Que cachent vraiment les compléments alimentaires ?
Certains compléments alimentaires contiennent des substances toxiques sans que le consommateur en soit averti. En cause : une réglementation bien trop laxiste quant à leur fabrication et leur étiquetage.
Une récente enquête de la revue américaine Drug Testing & Analyse démontre que des compléments alimentaires « populaires » contiennent des stimulants chimiques de type amphétamine, alors qu’ils sont commercialisés en tant que « plantes naturelles ». Et ce n’est pas la première fois qu’une étude arrive à pareils résultats : fin 2013, le journal médicale BMC Magazine avançait que « la composition de la majorité des compléments ne correspond pas à ce qui est indiqué sur l’étiquette » et que ces derniers seraient fabriqués à base de « plantes qui peuvent être toxiques ». Selon les estimations de la Food and Drug Administration (l’Agence américaine des produits alimentaires et médicamenteux), 70% des fabricants de compléments ne respectent pas les règles en matière d’étiquetage. Comment est-ce possible ?

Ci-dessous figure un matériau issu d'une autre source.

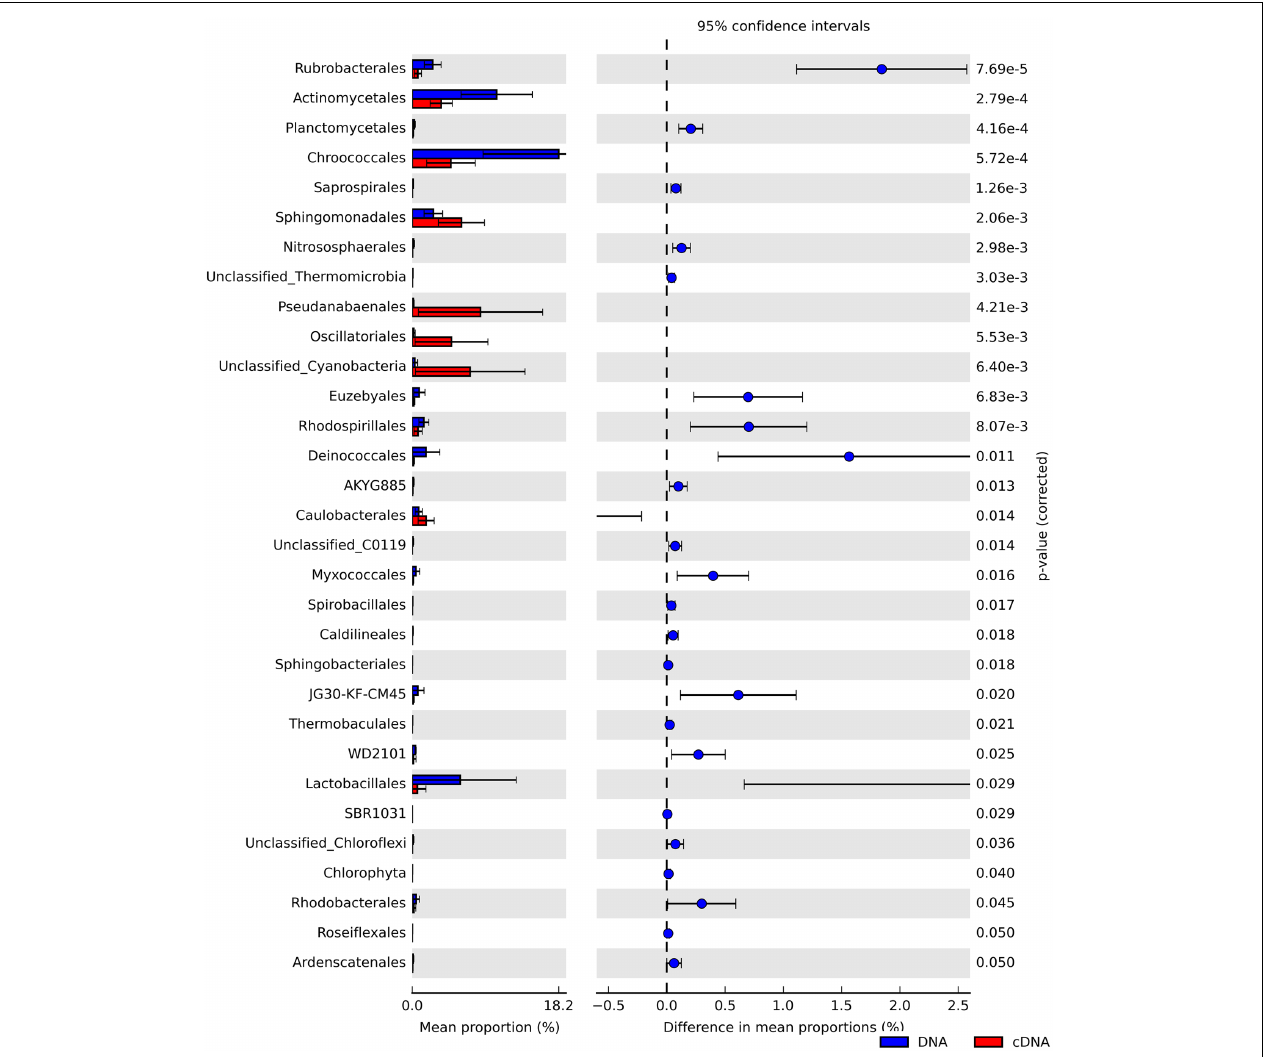
FIGURE 3 | Extended bar charts showing significant differences in the relative abundances of taxa at the order level between the total (DNA, blue) and potentially active (RNA, red) hypolithic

Réglementation minime et lobbying intense
L’explication principale est que les compléments alimentaires suivent les mêmes réglementations que les aliments, et non les médicaments.
« Ils n’ont donc pas à démontrer leur efficacité avant leur mise sur le marché », éclaire le chimiste Patrick Edder au Soir. « Alors qu’il faut rassembler un semi-remorque de données expérimentales et cliniques pour obtenir une autorisation de mise sur le marché d’un médicament, une simple déclaration auprès de l’administration suffit pour un complément alimentaire », déplore quant à elle Myriam Malet-Martino, professeure à l’Université Paul Sabatier de Toulouse. Les fabricants sont donc assez libres quant à l’étiquetage de leurs produits, puisqu’ils doivent y indiquer uniquement les composants « censés » s’y retrouver. Autre conséquence : contrairement à ce qui se fait pour les médicaments, faire retirer un complément du marché n’est possible qu’en prouvant son caractère néfaste pour la santé.
En outre, un lobbying féroce de l’industrie auprès de législateurs influents ne cesse de repousser les projets de loi visant à durcir les règles en matière de fabrication et de mise en vente de compléments alimentaires. Il est vrai que le marché est colossal : plus de 60 milliards de dollars (56 milliards d’euros) par an et une croissance annuelle estimée à 15%.
Plusieurs décès aux États-Unis
Un laxisme qui aurait déjà causé la mort de plusieurs Américains. Des substances nocives retrouvées dans l’Oxymellite Pro ont ainsi entraîné l’hospitalisation d’une centaine de personnes, en 2013, dont certaines sont depuis décédées. Entre Juin 2009 et Juin 2011, le New York Times a quant à lui recensé 2 292 maladies graves et 33 décès liés à la prise de compléments alimentaires. (A.V.)